Chus es una tía maja. Hemos hablado mucho en estos días de intimidad forzosa.
Nuestra casa, la casa de las voluntarias, es cómoda y agradable. Ella me ha ido poniendo al día en las rutinas del orfanato y en los usos malauíes... Aquí todo el mundo la conoce, todo el mundo la quiere. Paseamos juntas por el jardín —el jardín del Gigante Egoísta— y parece imposible poder avanzar. La chiquillería en tromba sale corriendo detrás de nosotras. La llaman por su nombre. Se le tiran encima y me miran, porque quieren conocerme. Saludamos a la cocinera, a las maestras, a las enfermeras, a los empleados de mantenimiento. Todos tienen nombres muy pintorescos (algunos de sonido decididamente africano, pero otros, vaya usted a saber; estoy segura de que muchos se los han cambiado a posteriori para estar más a la moda) que yo repito, uno a uno para complacerles.
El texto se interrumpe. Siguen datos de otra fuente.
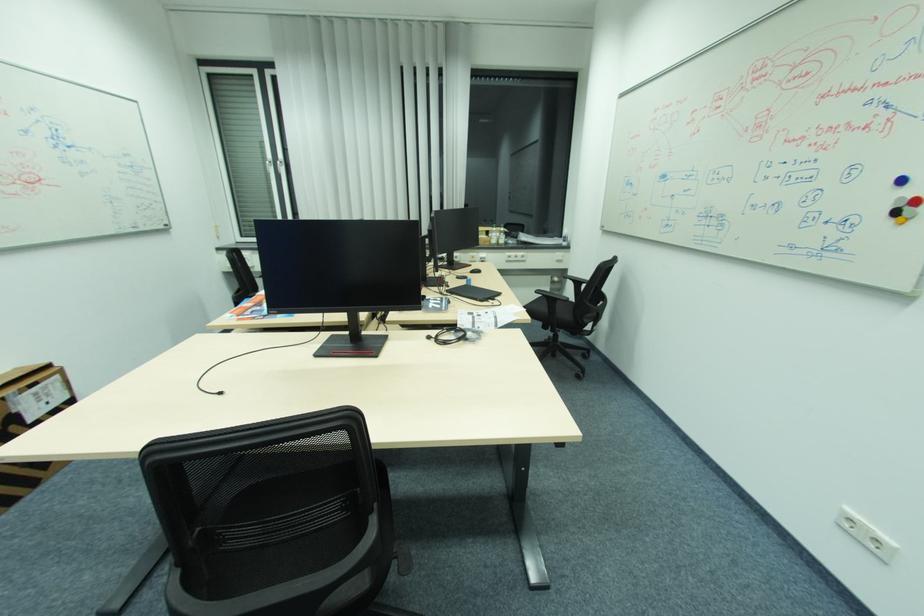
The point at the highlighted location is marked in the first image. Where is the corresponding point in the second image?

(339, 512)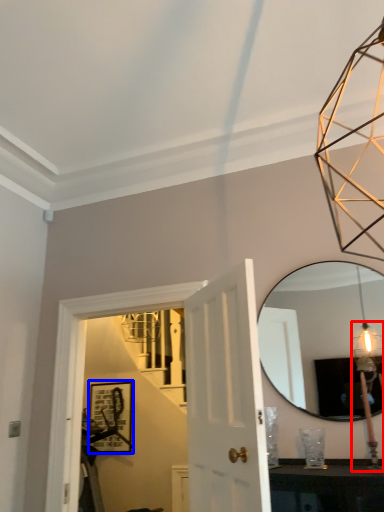
Question: Which object appears closest to the camera in this image, light fixture (highlighted by a red box) or picture frame (highlighted by a blue box)?

Choices:
 (A) light fixture
 (B) picture frame

Answer: (A)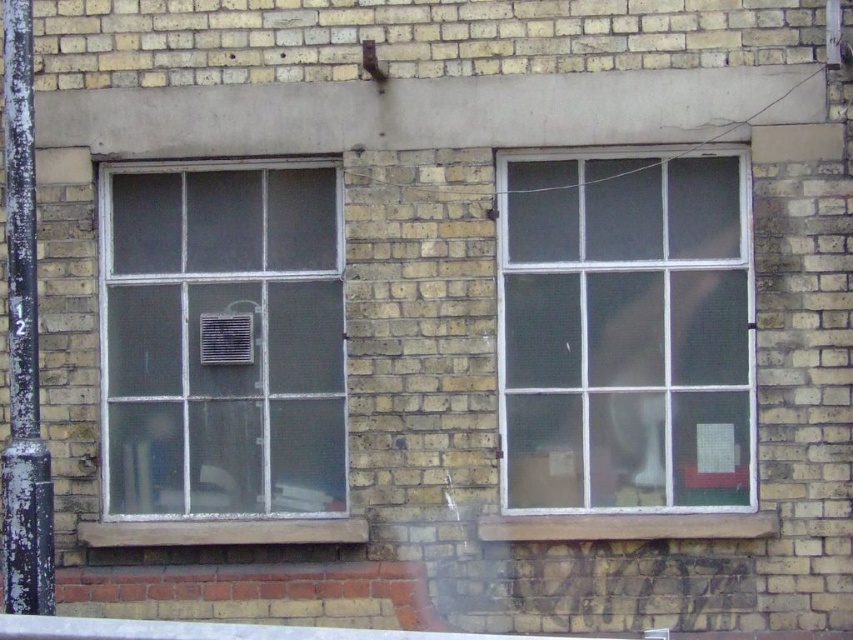
Based on the photo, is clear glass window at right behind clear glass window at left?

No, clear glass window at right is closer to the viewer.

Measure the distance between point (549, 492) and camera.

Point (549, 492) and camera are 6.49 meters apart from each other.

You are a GUI agent. You are given a task and a screenshot of the screen. Output one action in this format:
    pyautogui.click(x=<x>, y=<y>)
    Task: Click on the clear glass window at right
    This screenshot has width=853, height=640.
    Given the screenshot: What is the action you would take?
    pyautogui.click(x=624, y=330)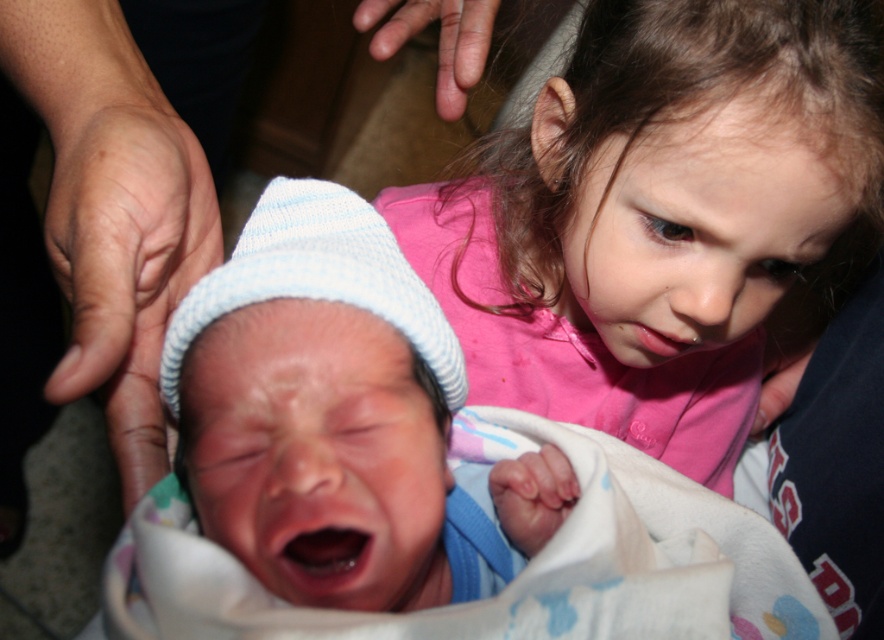
Between point (367, 204) and point (452, 266), which one is positioned behind?

Positioned behind is point (452, 266).

Where is `blue knit hat at center`? blue knit hat at center is located at coordinates (394, 472).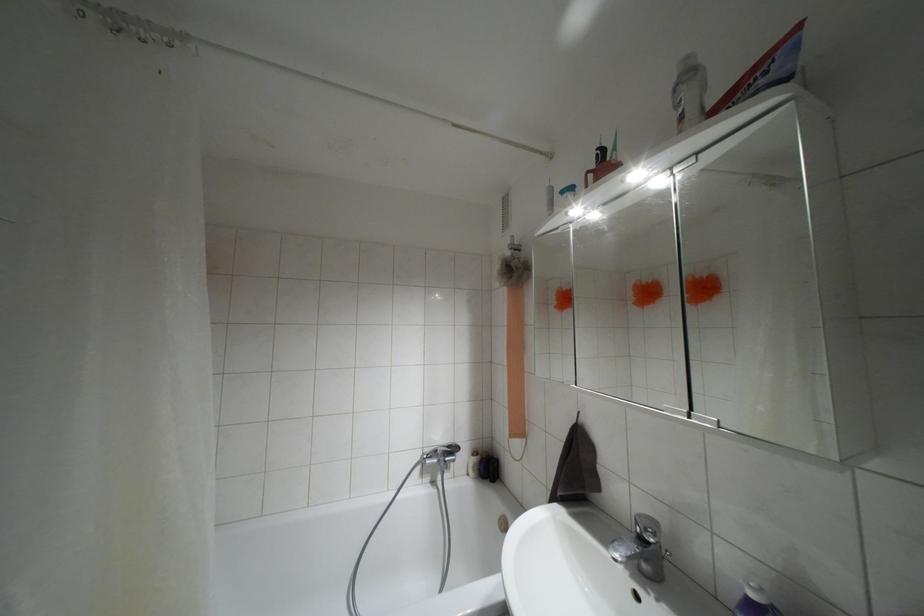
Nos sentamos con las madres, rodeadas de niños pegajosos como moscas. Me cogen la mano derecha entre sus dos manos y me dicen: «Mu li bwanji». Y yo tengo que contestar: «Ndi li bwino kayainu». Y ellos repiten entonces: «Ndi li bwino». Es algo así como: «¿Qué tal estás? Bien, ¿y tú?».
Chus me explica que el trabajo con los mal nutridos se realiza fuera del orfanato. Hay que recorrer las aldeas próximas con una ambulancia, lo que aquí se conoce con el nombre de clínicas móviles. Ella lleva las fichas de estos niños. Se les vacuna y se les pesa. Si el peso es insuficiente para su edad, se entrega a las familias determinado número de sacos de harina de maíz y varias cajas de papilla y se incorpora a los pequeños al programa de mal nutridos. Y es ella la que decide a quién dar harina y a quién no.
Parece fácil, ¿verdad? Uno diría: pues se les da harina a todos los que tengan bajo peso y ya está. Pero no. No se puede. Aquí este año la cosecha ha sido escasa y se está pasando bastante hambre. Las familias tienen muchos hijos, siete, ocho, nueve (¡qué sé yo!) y como no llega para alimentarlos a todos lo que suelen hacer es mantener siempre al último bebé nacido al borde de la desnutrición en beneficio de los otros hijos mayores y del marido, para que nosotros les demos harina. Y ese bebé o se muere o tiene, de mayor, un importante retraso mental. Así que no es tan fácil. Hay que convencer a las madres para que den la harina a esos bebés. Y en los casos más extremos traernos a los críos al orfanato, con sus madres o con las abuelas, tías o vecinas o quien pueda hacerse responsable de ellos, porque muchas mujeres mueren en el parto y aquí lo que funciona es la familia «extensa».
Solo en nuestra zona hay más de quinientos mal nutridos fichados. Se me acongoja el alma. Y en las aldeas casi nadie habla inglés. Tendré que aprender chichewa para poder comunicarme con ellos.
Pero no todo es tan dramático. A pesar de la pobreza, la gente parece digna y feliz. Los malauíes son alegres y curiosos. A la menor novedad, allí están todos mirando, sonriendo, saludando con las manos.
Saco la cámara de fotos y es la revolución. Pequeños y grandes. Todos quieren salir en la foto y luego verla en la pantalla. Maravillas de la tecnología digital. Cuando se reconocen, o reconocen a sus amigos, gritan, ríen, gesticulan, se excitan y me llenan la pantalla de huellas imposibles de eliminar. La palabra que mejor les define es vitalidad. Las pasan putas pero están muy, pero que muy vivos. En realidad aquí, en África, lo que se hace es vivir la vida y ya está.